尽管自从全球生物多样性数据库(例如全球生物多样性信息机构(GBIF;http://www.gbif.org))建立以来,公开可用的发生观测数量呈指数级增长,但它们主要包含有关物种身份和空间坐标的信息。相反,它们往往缺乏研究物候或人口统计方面所必需的额外元信息。虽然观察日期更常规可用,但很少报告观察到的个体的物候阶段或人口统计阶段。例如,在 GBIF 中搜索2023 年的Quercus robur发生记录,得到了 24,202 条带有空间坐标信息的发生记录。

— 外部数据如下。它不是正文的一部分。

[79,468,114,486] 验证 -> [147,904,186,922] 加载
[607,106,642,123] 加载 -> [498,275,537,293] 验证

GBIF 数据包含“生命阶段”的元数据字段,但对于Q. robur ,只有 3% 的记录( n = 680)提供了此字段的信息 ,并且包含物候和人口统计阶段信息(例如成虫、开花、结果、幼苗和营养生长)。有关物候或人口阶段的附加信息对于特定阶段的时空 SDM 至关重要(表 2),因此,如果数据门户(例如,用于公民科学观察)更经常地要求提供此类信息,那将是可取的。然后,时空SDM 可以利用重要气象条件和遥感信息的密集时间序列,这些信息在全球范围内越来越多地可用,具有高空间分辨率。

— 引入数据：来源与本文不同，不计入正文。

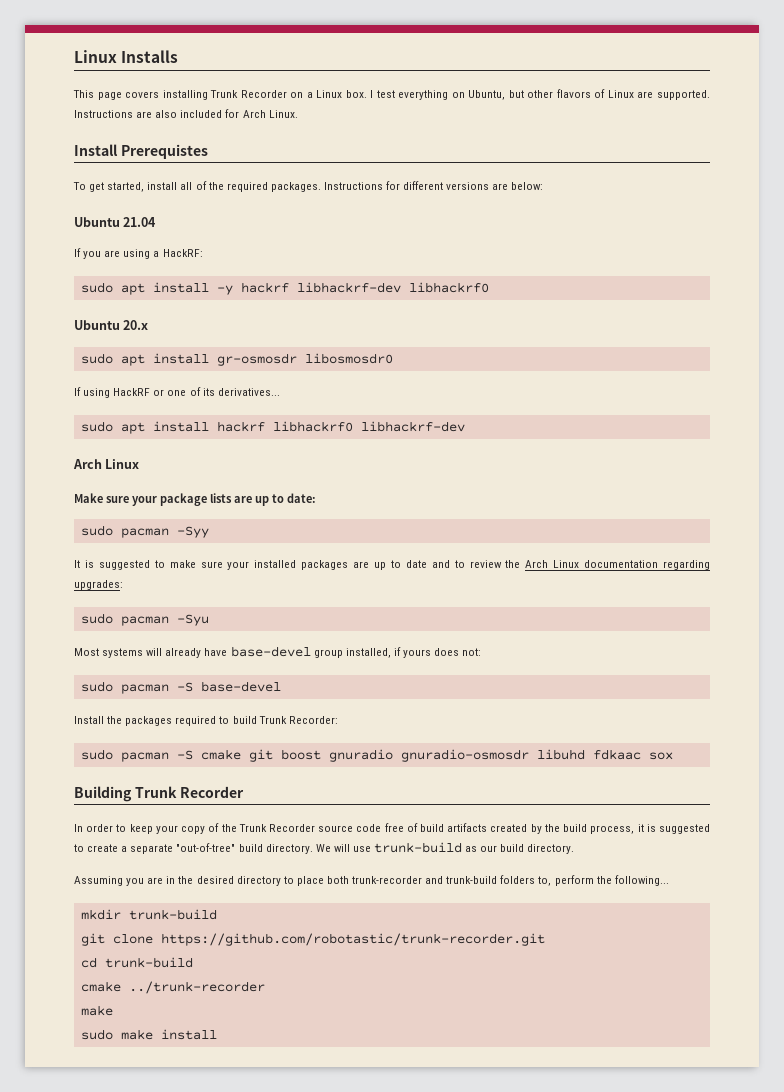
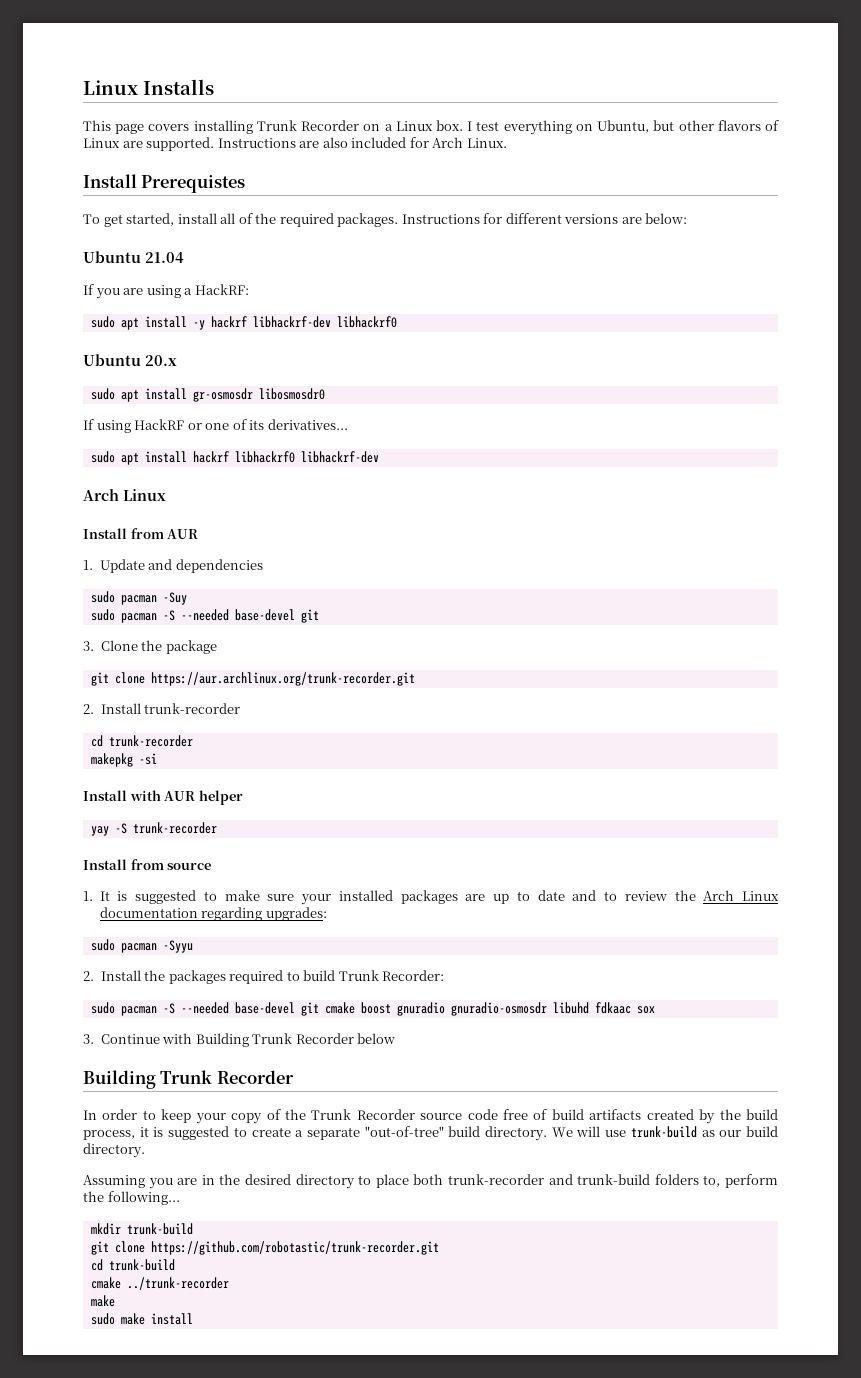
[74,493,316,506] [80,525,209,538] Make sure your package lists are up to date: // sudo pacman -Syy // -> [83,528,199,539] [83,559,263,573] [90,591,187,605] [90,609,319,623] [83,640,217,654] [90,672,415,686] [83,703,241,714] [90,735,193,747] [90,753,157,767] [83,790,243,805] [90,822,217,836] [83,859,212,870] [83,891,93,901] Install from AUR // 1. Update and dependencies // sudo pacman -Suy // sudo pacman -S --needed base-devel git // 3. Clone the package // git clone https://aur.archlinux.org/trunk-recorder.git // 2. Install trunk-recorder // cd trunk-recorder // makepkg -si // Install with AUR helper // yay -S trunk-recorder // Install from source // 1.
[176,614,209,626] [74,646,482,658] [80,681,281,694] -Syu // Most systems will already have base-devel group installed, if yours does not: // sudo pacman -S base-devel // -> [162,940,193,953] [83,971,94,981] -Syyu // 2.
[200,749,273,762] cmake git -> [180,1002,355,1016] --needed base-devel git cmake
(673, 756) none -> [83,1033,396,1047] // 3. Continue with Building Trunk Recorder below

计算能力的提高、大量生物多样性数据的数字可用性以及公民科学方法的普及为理解生物现象提供了新的可能性。构建明确考虑物候阶段或人口统计阶段的时空 SDM 可以更机械地理解生态位和范围决定因素,并可以揭示植物物种对环境变化的预期反应(方框 1)。
4 结论
由于气候变化正在加速并影响几乎所有生物过程,我们迫切需要更深入地从机制上理解生物多样性的驱动因素。SDM 是全球变化生态学和保护领域的一个有力工具,因为它们可以快速评估物种与环境的关系以及不同全球变化情景下预期的栖息地适宜性潜在变化。然而,正如我们在此所展示的,只有少数 SDM 研究明确考虑了与物候或人口统计相关的生态位时间成分。在 SDM 中忽略这些时间成分可能会导致生态位估计出现偏差,从而对未来的预测出现偏差。在 SDM 中考虑人口统计阶段对于树木等长寿物种尤为重要,因为环境数据(尤其是气候)的参考期与植物物种再生之间的时间不匹配可能导致对生态位和范围边缘的严重高估或低估。同时,考虑物候阶段对于更机械地理解关键生态位决定因素以及预测气候变化下物种重新分布如何与其物候变化相吻合或依赖于其物候变化非常重要。这种理解对于评估未来物种的持久性和食物网的恢复力以及为管理和缓解决策提供信息至关重要。尽管迄今为止文献中只有少数时空 SDM 示例,但公民科学数据等新数据开辟了新的机遇。正如我们所展示的,时空分辨的 SDM 可以详细了解栖息地适宜性的时空变化,以及物候阶段适宜条件的时间和持续时间(见方框 1)。可以为人口统计阶段构建类似的时空 SDM。作为此类分析的先决条件,我们建议生物多样性数据库以及公民科学门户网站和移动应用程序更定期地要求用户报告物候阶段以及人口统计阶段或规模。将来,还可以通过自动解释公民科学家提供的图像来促进此类信息的收集。